Reg No
31311116
Rating
Regional
Categories of Special Interest
Architectural, Artistic, Historical, Social
Original Use
Church/chapel
Date
1815 - 1825
Coordinates
133765, 271046
Date Recorded
10/12/2010
Date Updated
--/--/--
Detached three-bay double-height Board of First Fruits Church of Ireland church, built 1819-20, on a rectangular plan comprising two-bay double-height nave opening into single-bay double-height chancel (east); single-bay three-stage tower to entrance (west) front on a square plan. In use, 1945. In occasional use, 1976. Disused, 1990. Now in ruins. Pitched slate roofs now missing with lichen-covered cut-limestone coping to gables on drag edged tooled cut-limestone "Cavetto" kneelers, and no rainwater goods surviving on cut-limestone eaves retaining some cast-iron octagonal or ogee hoppers and downpipes. Part creeper- or ivy-covered lime rendered or roughcast walls with tuck pointed limestone ashlar stepped buttresses to corners including tuck pointed limestone ashlar diagonal stepped buttresses to corners (east) having lichen-covered cut-limestone coping; lichen-covered tuck pointed snecked limestone walls (tower) with drag edged tooled cut-limestone stringcourses including tooled cut-limestone "Cavetto" stringcourse (bell stage) supporting pinnacle-topped battlemented parapet having tooled cut-limestone coping. Square-headed window openings with dragged cut-limestone sills, and drag edged tooled cut-limestone surrounds having chamfered reveals with hood mouldings framing concrete block infill. Square-headed window opening (east) with dragged cut-limestone sill, and drag edged tooled cut-limestone surround having chamfered reveals with hood moulding framing concrete block infill. Square-headed openings (tower), tooled cut-limestone block-and-start surrounds having chamfered reveals with hood mouldings framing concrete block infill. Square-headed window openings (second stage) with tooled cut-limestone surrounds having chamfered reveals framing timber boarded infill. Square-headed openings (bell stage) with drag edged tooled cut-limestone sill course, and tooled hammered limestone block-and-start surrounds having chamfered reveals with hood mouldings framing remains of louvered timber fittings. Interior including vestibule (west); door opening into nave with no fittings surviving; full-height interior in ruins with ivy-covered walls. Set in unkempt grounds with piers to perimeter having tooled cut-limestone capping supporting wrought iron gate.

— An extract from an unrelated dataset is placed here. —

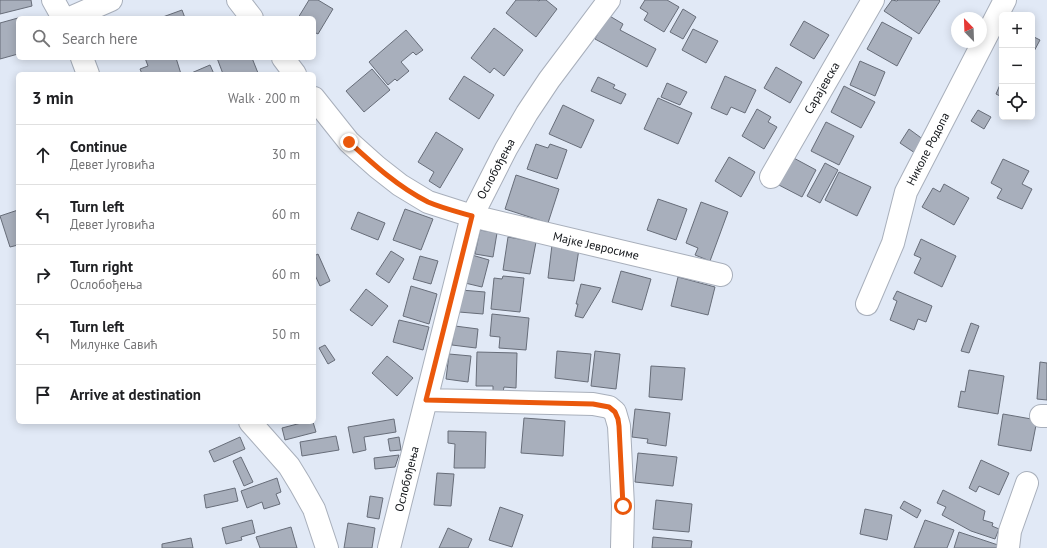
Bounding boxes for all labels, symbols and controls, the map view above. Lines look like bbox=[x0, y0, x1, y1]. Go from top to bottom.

The shell of a church erected with financial support from the Board of First Fruits (fl. 1711-1833) representing an important component of the early nineteenth-century ecclesiastical heritage of south County Mayo with the architectural value of the composition, one recalling the George Papworth (1781-1855)-designed Binghamstown Church (Kilmore) (1827) in An Geata Mór [Binghamstown], confirmed by such attributes as the standardised nave-with-entrance tower plan form, along a slightly skewed liturgically-correct axis; the deep grey limestone dressings demonstrating good quality workmanship; and the pinnacled battlements embellishing the tower as a picturesque eye-catcher in the landscape. Although reduced to ruins in the late twentieth century, the stained glass (1919) having been removed to Saint Mary's Cathedral in Tuam, the elementary form and massing survive intact together with quantities of the original fabric albeit with no surviving evidence of the memorial dedicated to the Honourable Henry George Monck Browne (1824-43) of nearby Castlemacgarrett, 'killed by the accidental and at once fatal discharge of his gun', a recumbent effigy attributed to Sir Richard Westmacott (1775-1856) of London (Potterton 1975, 87).